Pedro no ahorra palabras al describir la ruina de los falsos maestros. Los compara con Balaam, quien estaba tan cegado por la codicia y el orgullo que no pudo ver al ángel de Jehová que se le presentó (Números 22:22–35). En un momento destinado a avergonzar a los soberbios, Dios abrió la boca de un asna para reprender al profeta, mostrando que aun los animales podían discernir lo que Balaam no podía. De la misma manera, estos falsos maestros se exaltan como guías espirituales, pero son menos entendidos que las bestias.
Pedro los llama “fuentes sin agua” (v. 17), que prometen refrigerio pero dejan las almas sedientas y secas. Sus promesas de libertad solo atan a otros más profundamente a la corrupción (vv. 18–19). En verdad, la libertad no se encuentra en desechar todo freno, sino solo en Cristo: “Estad, pues, firmes en la libertad con que Cristo nos hizo libres, y no estéis otra vez sujetos al yugo de esclavitud” (Gálatas 5:1).

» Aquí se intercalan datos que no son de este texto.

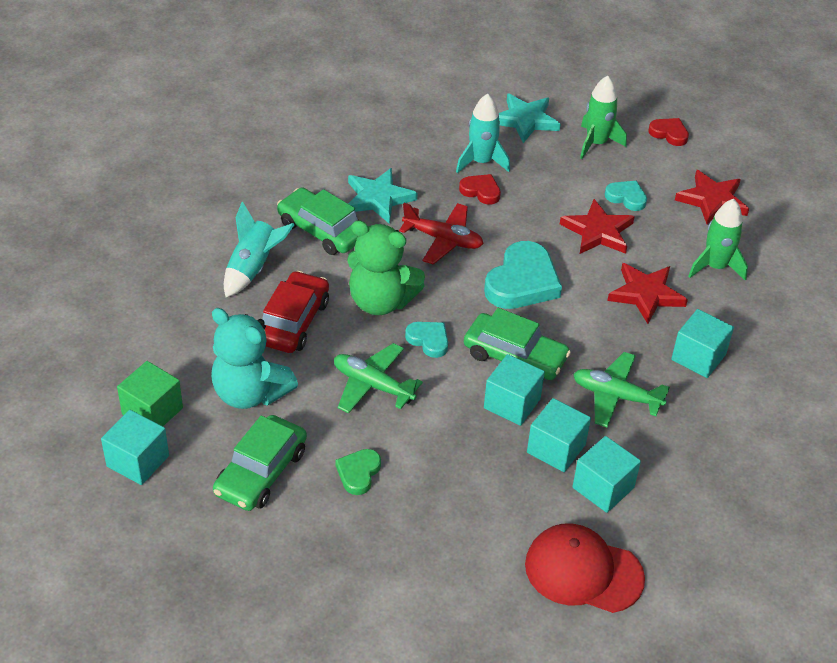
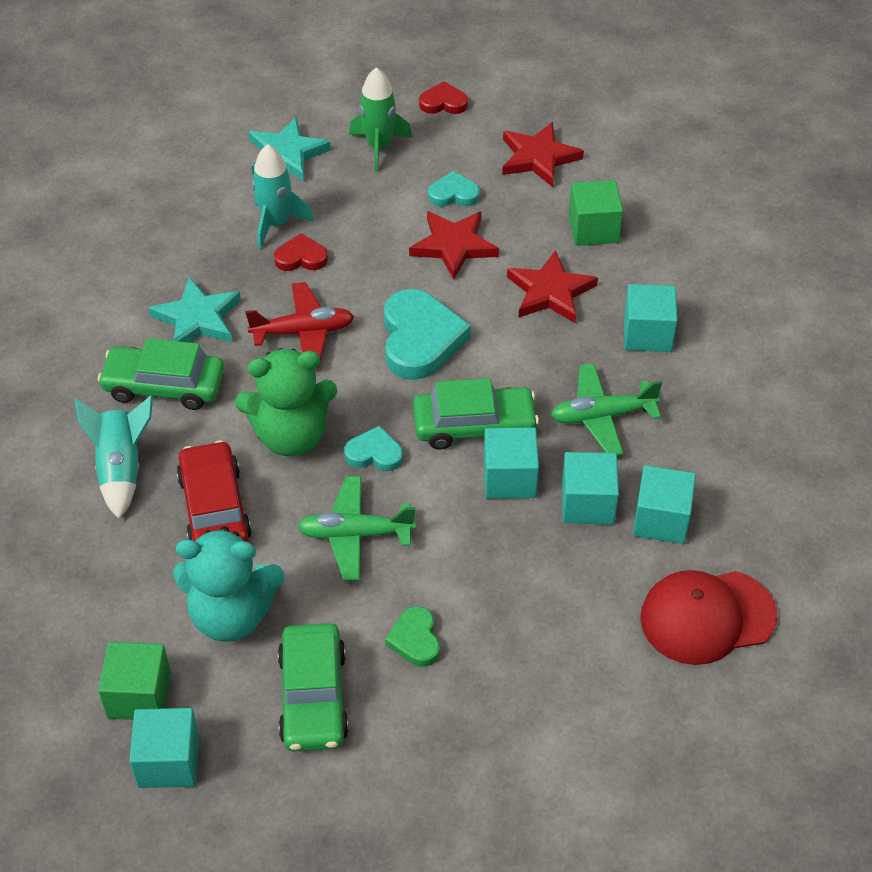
camera: 30 degrees left, 5 degrees up
green rocket [688,199,748,281] -> green cube [569,180,623,246]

La advertencia más solemne viene al final: habiendo gustado el conocimiento de Cristo, vuelven a la suciedad del mundo. Como el perro que vuelve a su vómito (Proverbios 26:11) o la puerca lavada que vuelve a revolcarse en el cieno, prueban que el conocimiento sin transformación solo multiplica la culpa. Jesús dio la misma advertencia: “El estado postrero de aquel hombre viene a ser peor que el primero” (Mateo 12:45).
Somos llamados, entonces, a la humildad. El orgullo ciega, pero los mansos ven con claridad. El ejemplo de Balaam y de estos falsos maestros nos recuerda que debemos aferrarnos a Cristo, no solo de nombre, sino en la libertad transformadora que solo Él provee.